A few years ago, Philippon set out to study 130 years of financial-sector performance. He expected to find that performance improved as the industry grew in recent decades.
Philippon tracked the fees that banks and other asset managers take when they move money between investors and borrowers. In theory, the managers should charge less as their technology improves, because they become more efficient and more competitive with one another. (Or, if they charge the same amount, they should generate better returns for investors.)
That’s how it works with, say, your laptop: As the technology improves, you can either buy a better computer for the same price as your last one or you can buy a clone of your last one for less.
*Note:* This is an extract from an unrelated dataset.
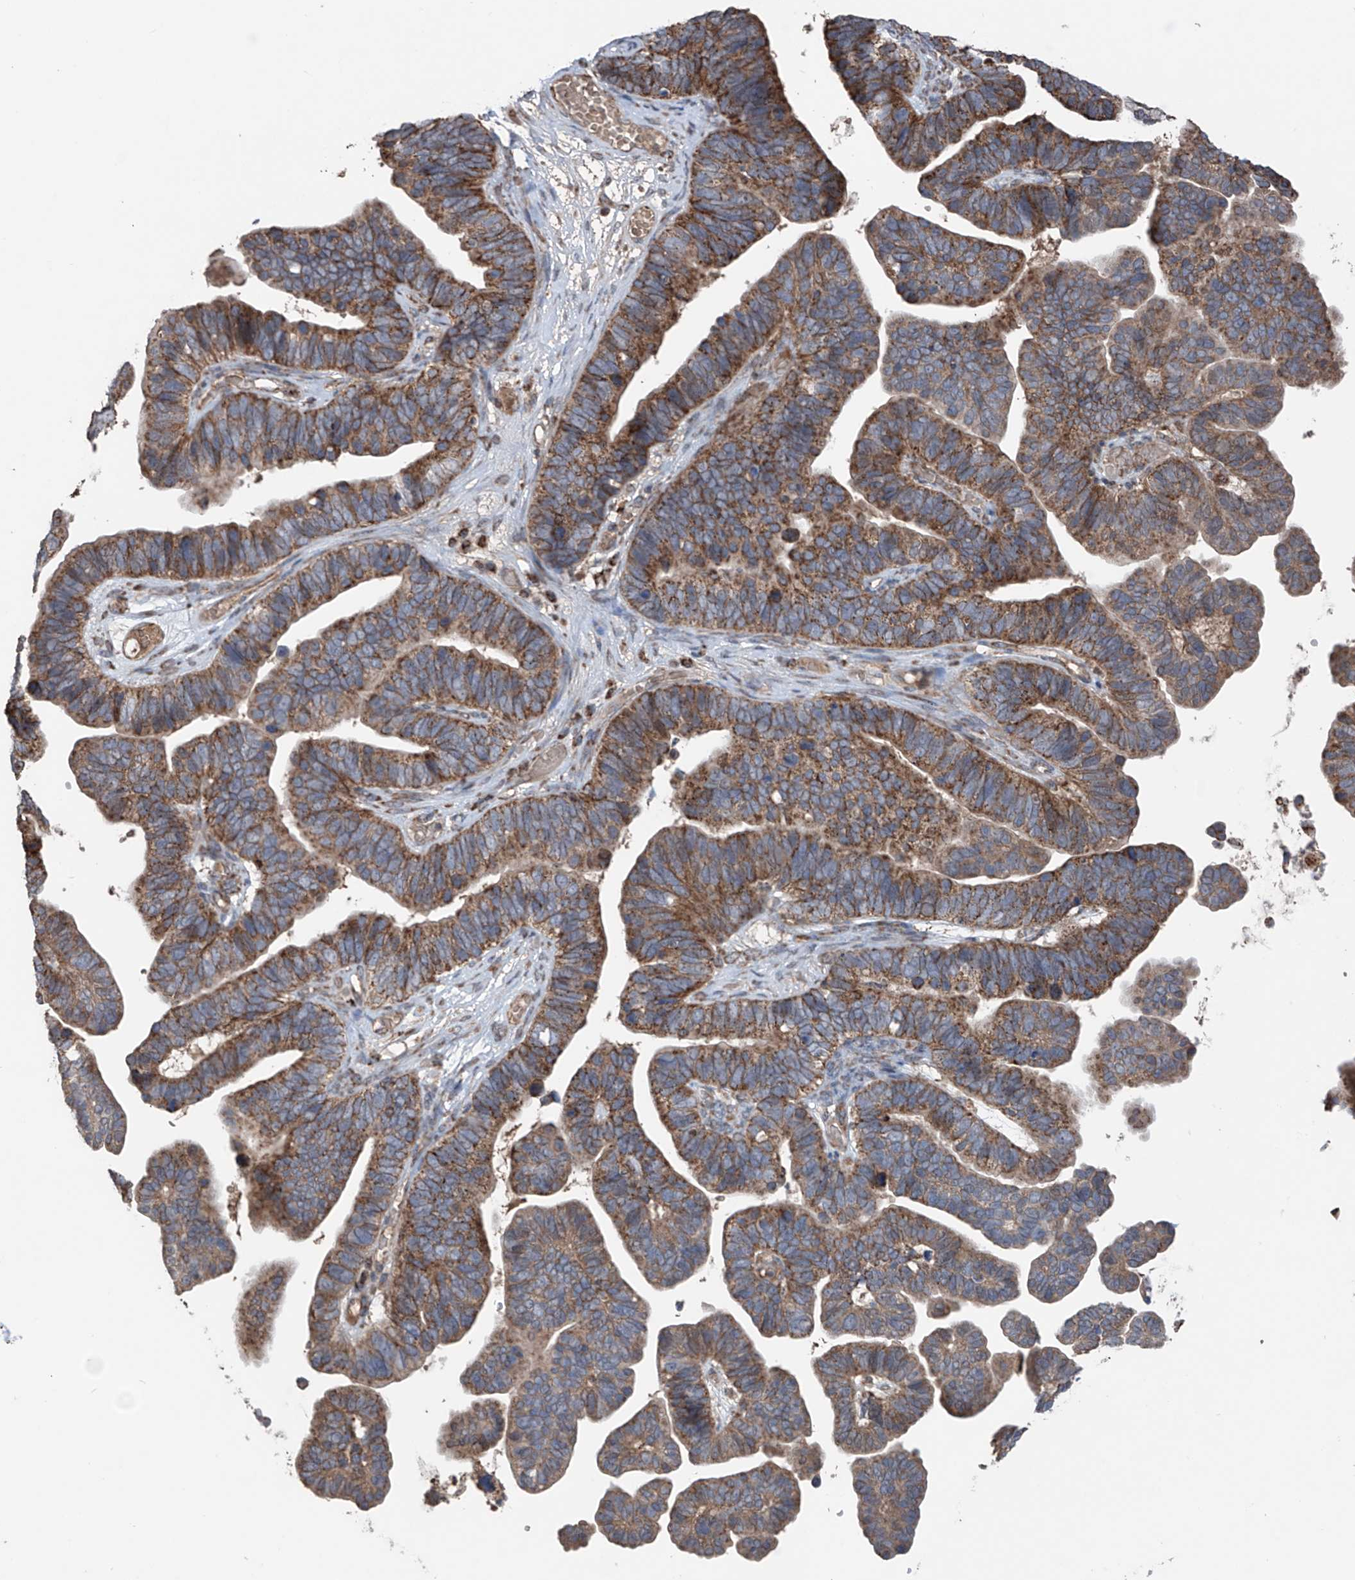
{"staining": {"intensity": "moderate", "quantity": ">75%", "location": "cytoplasmic/membranous"}, "tissue": "ovarian cancer", "cell_type": "Tumor cells", "image_type": "cancer", "snomed": [{"axis": "morphology", "description": "Cystadenocarcinoma, serous, NOS"}, {"axis": "topography", "description": "Ovary"}], "caption": "This image exhibits IHC staining of ovarian cancer, with medium moderate cytoplasmic/membranous expression in approximately >75% of tumor cells.", "gene": "SAMD3", "patient": {"sex": "female", "age": 56}}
In finance, Philippon found, the opposite is true. Financial firms pocket about 2 percent of the money that passes through their hands. That’s basically unchanged from the price of finance in 1920, and it’s actually an increase from the mid-1960s. “It seems that improvements in information technologies over the past 30 years have not necessarily led to a decrease” in the price of financial intermediation, he concluded in the paper.
What that means is that the growth of complex financial products has served primarily to boost income for the firms themselves, Philippon said. A new paper from researchers in the United Kingdom supports his findings. It analyzes decades of data on individual workers and finds no connection between financial professionals’ specific skill sets and why they make so much more money than similarly skilled workers in other industries.
A good observation – that not merely is (over) investment in finance less productive than some other fields but there is a significant opportunity cost in directing the very best new graduates to it.